--- WHAT YOU HAVE TO DO ---
Turn the rows below into a JSON list of strings, one string per line. Skip the blank lines and leave the pictures out.

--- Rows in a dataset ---
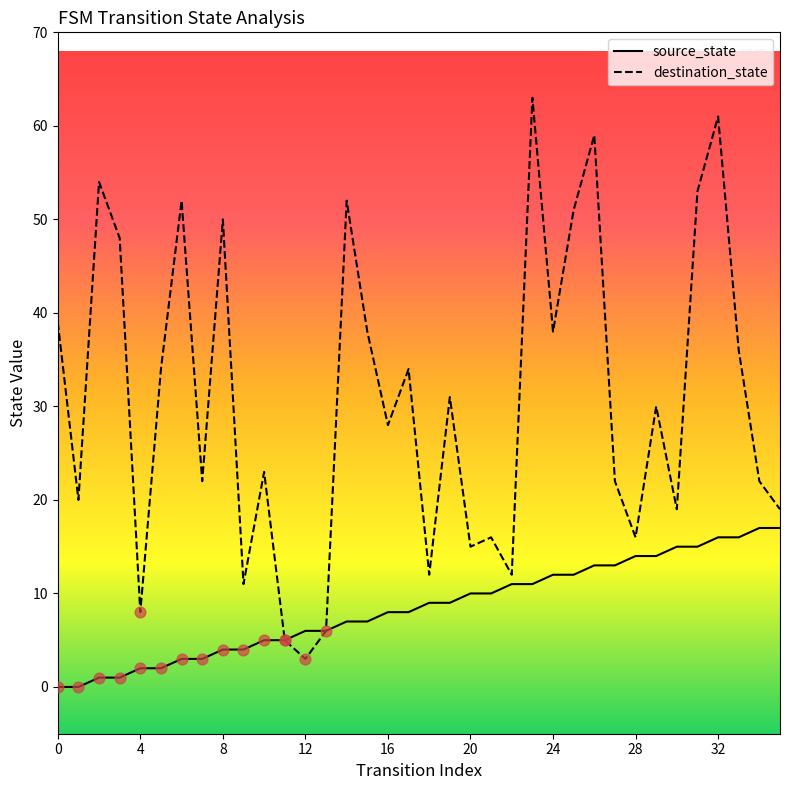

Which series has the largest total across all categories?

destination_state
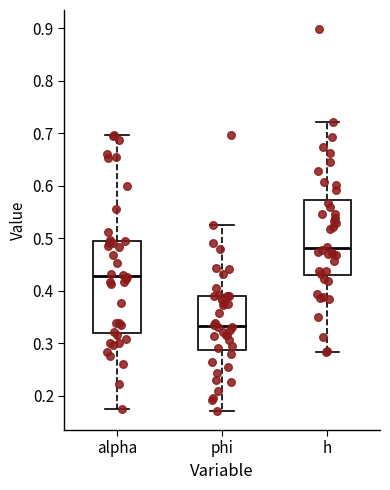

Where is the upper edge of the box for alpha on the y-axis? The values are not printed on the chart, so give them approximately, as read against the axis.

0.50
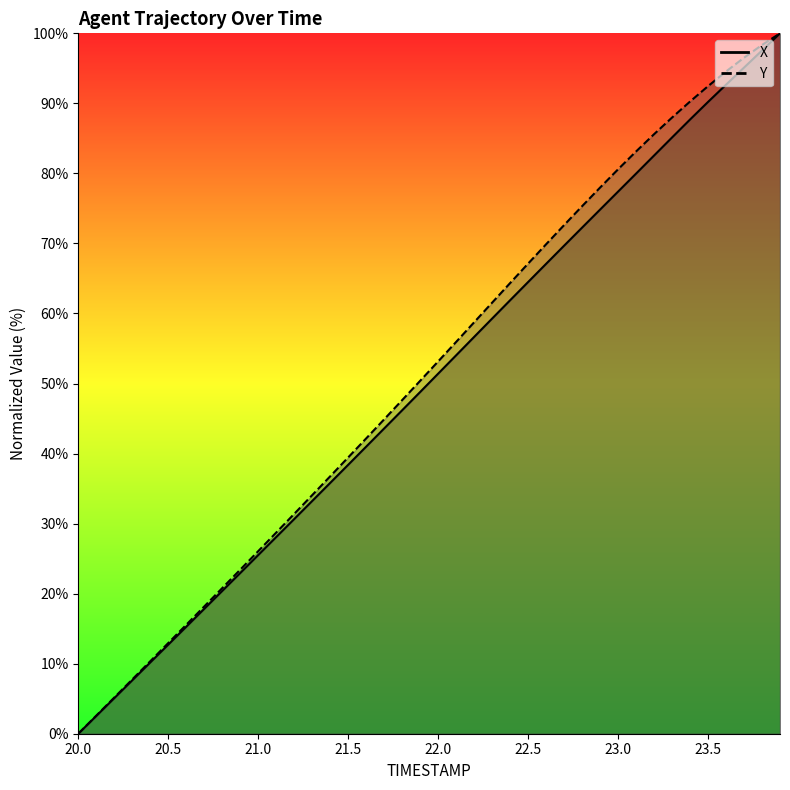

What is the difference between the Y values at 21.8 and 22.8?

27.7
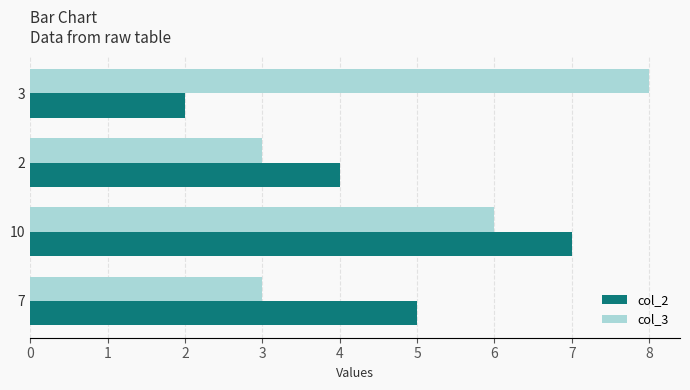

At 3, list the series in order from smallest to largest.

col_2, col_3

--- ANSWER SPACE ---
[
  "Which series has the largest total across all categories?",
  "destination_state",
  "Where is the upper edge of the box for alpha on the y-axis? The values are not printed on the chart, so give them approximately, as read against the axis.",
  "0.50",
  "What is the difference between the Y values at 21.8 and 22.8?",
  "27.7",
  "At 3, list the series in order from smallest to largest.",
  "col_2, col_3"
]